Exercise ::
Repeat the data exactly, so that every line matches the original.

[Excerpts from a dataset]

+--

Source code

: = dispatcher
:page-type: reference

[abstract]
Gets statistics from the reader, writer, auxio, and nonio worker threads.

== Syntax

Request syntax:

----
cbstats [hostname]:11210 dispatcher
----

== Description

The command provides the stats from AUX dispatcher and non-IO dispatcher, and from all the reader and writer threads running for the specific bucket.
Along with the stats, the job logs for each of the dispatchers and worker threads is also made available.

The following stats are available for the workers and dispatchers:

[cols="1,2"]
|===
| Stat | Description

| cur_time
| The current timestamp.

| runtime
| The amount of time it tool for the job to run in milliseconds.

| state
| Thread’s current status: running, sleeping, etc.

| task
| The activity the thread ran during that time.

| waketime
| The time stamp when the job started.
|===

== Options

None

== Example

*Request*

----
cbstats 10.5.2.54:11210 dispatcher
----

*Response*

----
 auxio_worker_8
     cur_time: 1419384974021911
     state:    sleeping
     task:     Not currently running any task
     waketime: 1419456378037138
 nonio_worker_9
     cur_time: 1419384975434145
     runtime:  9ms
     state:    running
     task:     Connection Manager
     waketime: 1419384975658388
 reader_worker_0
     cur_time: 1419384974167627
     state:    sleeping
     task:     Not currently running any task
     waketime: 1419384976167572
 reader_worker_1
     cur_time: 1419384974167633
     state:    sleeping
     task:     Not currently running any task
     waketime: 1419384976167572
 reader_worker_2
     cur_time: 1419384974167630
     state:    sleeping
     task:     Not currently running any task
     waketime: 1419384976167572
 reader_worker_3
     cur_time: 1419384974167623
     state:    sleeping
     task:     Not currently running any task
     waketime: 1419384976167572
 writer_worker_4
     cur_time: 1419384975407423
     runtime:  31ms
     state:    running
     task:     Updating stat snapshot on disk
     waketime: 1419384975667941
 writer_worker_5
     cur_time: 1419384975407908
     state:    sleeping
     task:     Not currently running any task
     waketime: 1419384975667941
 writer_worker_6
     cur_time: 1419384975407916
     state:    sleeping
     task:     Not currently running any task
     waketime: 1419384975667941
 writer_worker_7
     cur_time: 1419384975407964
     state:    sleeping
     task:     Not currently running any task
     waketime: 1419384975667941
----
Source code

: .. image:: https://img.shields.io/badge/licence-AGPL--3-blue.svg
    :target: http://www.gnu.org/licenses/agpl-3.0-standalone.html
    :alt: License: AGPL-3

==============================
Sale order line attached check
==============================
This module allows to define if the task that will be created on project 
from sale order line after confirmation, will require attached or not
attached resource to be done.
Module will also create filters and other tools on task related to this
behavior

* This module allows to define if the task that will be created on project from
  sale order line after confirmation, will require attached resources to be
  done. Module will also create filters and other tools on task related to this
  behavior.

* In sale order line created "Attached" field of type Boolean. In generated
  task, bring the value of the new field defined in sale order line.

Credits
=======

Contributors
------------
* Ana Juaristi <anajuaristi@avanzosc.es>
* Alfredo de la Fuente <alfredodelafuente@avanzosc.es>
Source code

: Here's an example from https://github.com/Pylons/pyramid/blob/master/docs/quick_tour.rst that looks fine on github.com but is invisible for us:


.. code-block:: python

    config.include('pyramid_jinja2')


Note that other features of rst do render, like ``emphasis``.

+--

Output of the exercise ::
Source code

: = dispatcher
:page-type: reference

[abstract]
Gets statistics from the reader, writer, auxio, and nonio worker threads.

== Syntax

Request syntax:

----
cbstats [hostname]:11210 dispatcher
----

== Description

The command provides the stats from AUX dispatcher and non-IO dispatcher, and from all the reader and writer threads running for the specific bucket.
Along with the stats, the job logs for each of the dispatchers and worker threads is also made available.

The following stats are available for the workers and dispatchers:

[cols="1,2"]
|===
| Stat | Description

| cur_time
| The current timestamp.

| runtime
| The amount of time it tool for the job to run in milliseconds.

| state
| Thread’s current status: running, sleeping, etc.

| task
| The activity the thread ran during that time.

| waketime
| The time stamp when the job started.
|===

== Options

None

== Example

*Request*

----
cbstats 10.5.2.54:11210 dispatcher
----

*Response*

----
 auxio_worker_8
     cur_time: 1419384974021911
     state:    sleeping
     task:     Not currently running any task
     waketime: 1419456378037138
 nonio_worker_9
     cur_time: 1419384975434145
     runtime:  9ms
     state:    running
     task:     Connection Manager
     waketime: 1419384975658388
 reader_worker_0
     cur_time: 1419384974167627
     state:    sleeping
     task:     Not currently running any task
     waketime: 1419384976167572
 reader_worker_1
     cur_time: 1419384974167633
     state:    sleeping
     task:     Not currently running any task
     waketime: 1419384976167572
 reader_worker_2
     cur_time: 1419384974167630
     state:    sleeping
     task:     Not currently running any task
     waketime: 1419384976167572
 reader_worker_3
     cur_time: 1419384974167623
     state:    sleeping
     task:     Not currently running any task
     waketime: 1419384976167572
 writer_worker_4
     cur_time: 1419384975407423
     runtime:  31ms
     state:    running
     task:     Updating stat snapshot on disk
     waketime: 1419384975667941
 writer_worker_5
     cur_time: 1419384975407908
     state:    sleeping
     task:     Not currently running any task
     waketime: 1419384975667941
 writer_worker_6
     cur_time: 1419384975407916
     state:    sleeping
     task:     Not currently running any task
     waketime: 1419384975667941
 writer_worker_7
     cur_time: 1419384975407964
     state:    sleeping
     task:     Not currently running any task
     waketime: 1419384975667941
----
Source code

: .. image:: https://img.shields.io/badge/licence-AGPL--3-blue.svg
    :target: http://www.gnu.org/licenses/agpl-3.0-standalone.html
    :alt: License: AGPL-3

==============================
Sale order line attached check
==============================
This module allows to define if the task that will be created on project 
from sale order line after confirmation, will require attached or not
attached resource to be done.
Module will also create filters and other tools on task related to this
behavior

* This module allows to define if the task that will be created on project from
  sale order line after confirmation, will require attached resources to be
  done. Module will also create filters and other tools on task related to this
  behavior.

* In sale order line created "Attached" field of type Boolean. In generated
  task, bring the value of the new field defined in sale order line.

Credits
=======

Contributors
------------
* Ana Juaristi <anajuaristi@avanzosc.es>
* Alfredo de la Fuente <alfredodelafuente@avanzosc.es>
Source code

: Here's an example from https://github.com/Pylons/pyramid/blob/master/docs/quick_tour.rst that looks fine on github.com but is invisible for us:


.. code-block:: python

    config.include('pyramid_jinja2')


Note that other features of rst do render, like ``emphasis``.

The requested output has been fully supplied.